The Question Is Why?

Throughout your life you have heard the saying, “one man’s trash is another man’s treasure.”   Indeed, the stories of simple men and women rising from rags to riches are now so commonplace that, unless there is sex or violence involved, they bore us. History is filled with them. Coco Chanel was a poor orphan girl raised by nuns. Ralph Lauren grew up poor in the Bronx, the son of an impoverished Russian immigrant. Andrew Carnegie’s father brought him to the United States with only the clothes on his back. Oprah Winfrey was abused as a child and raised in poverty.   Tyler Perry was so poor he had to live on the streets while he was working on his first play. Howard Schultz, the founder of the Starbucks empire grew up poor in Brooklyn.

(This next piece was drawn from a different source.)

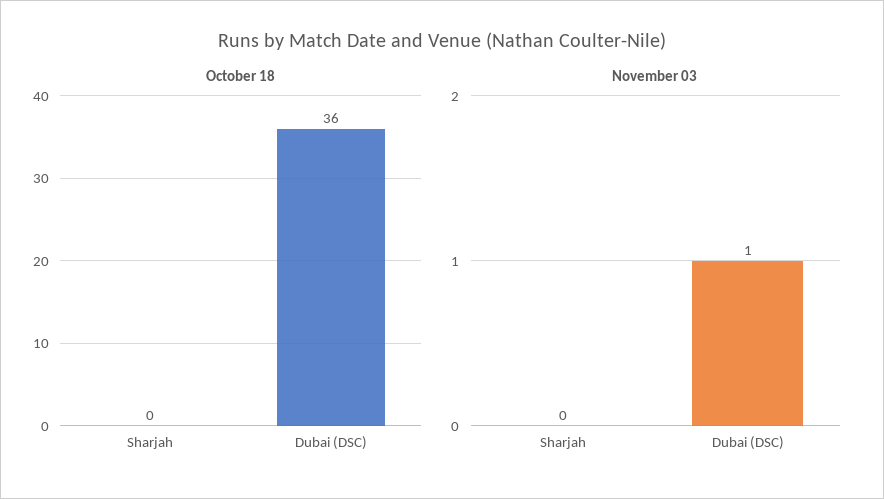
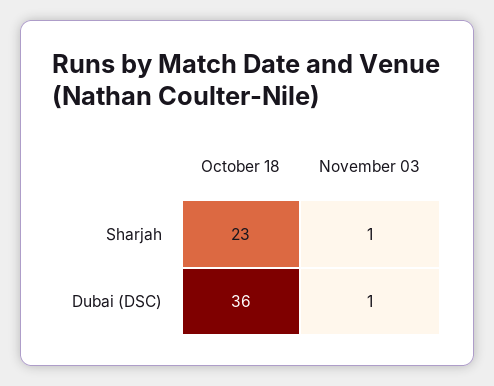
October 18, Sharjah: 0 -> 23
November 03, Sharjah: 0 -> 1

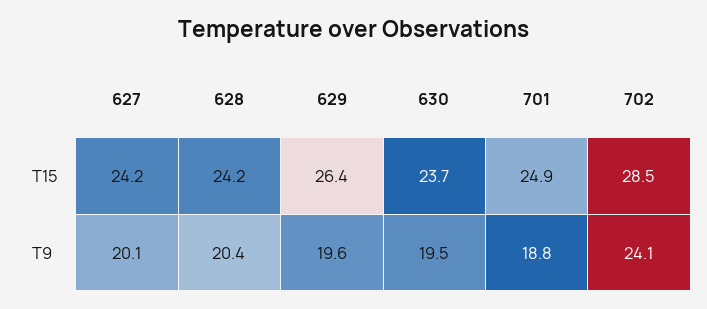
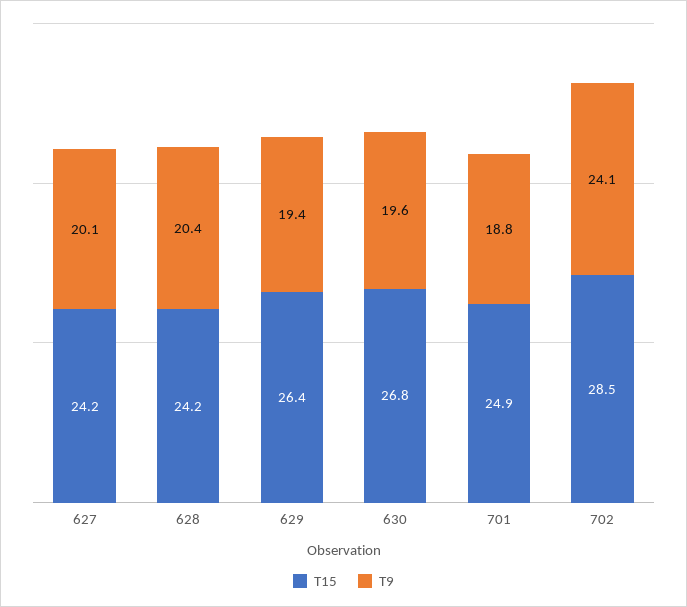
T15, 630: 23.7 -> 26.8
T9, 629: 19.6 -> 19.4
T9, 630: 19.5 -> 19.6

The question of how they did it has been answered over and over in their biographies and autobiographies, articles and interviews. Movies have been made about them. But one question few, if any, people ask is why.   Why were they able to do it?   Why were they able to see the opportunities and solutions that were invisible to others? From a purely biological point of view, we all have essentially the same kinds of brains and the same kinds of eyeballs.

Yet Rosie saw what everyone around her missed. She saw treasure where others literally saw trash. But why? The “how” is interesting. The “why” is profound.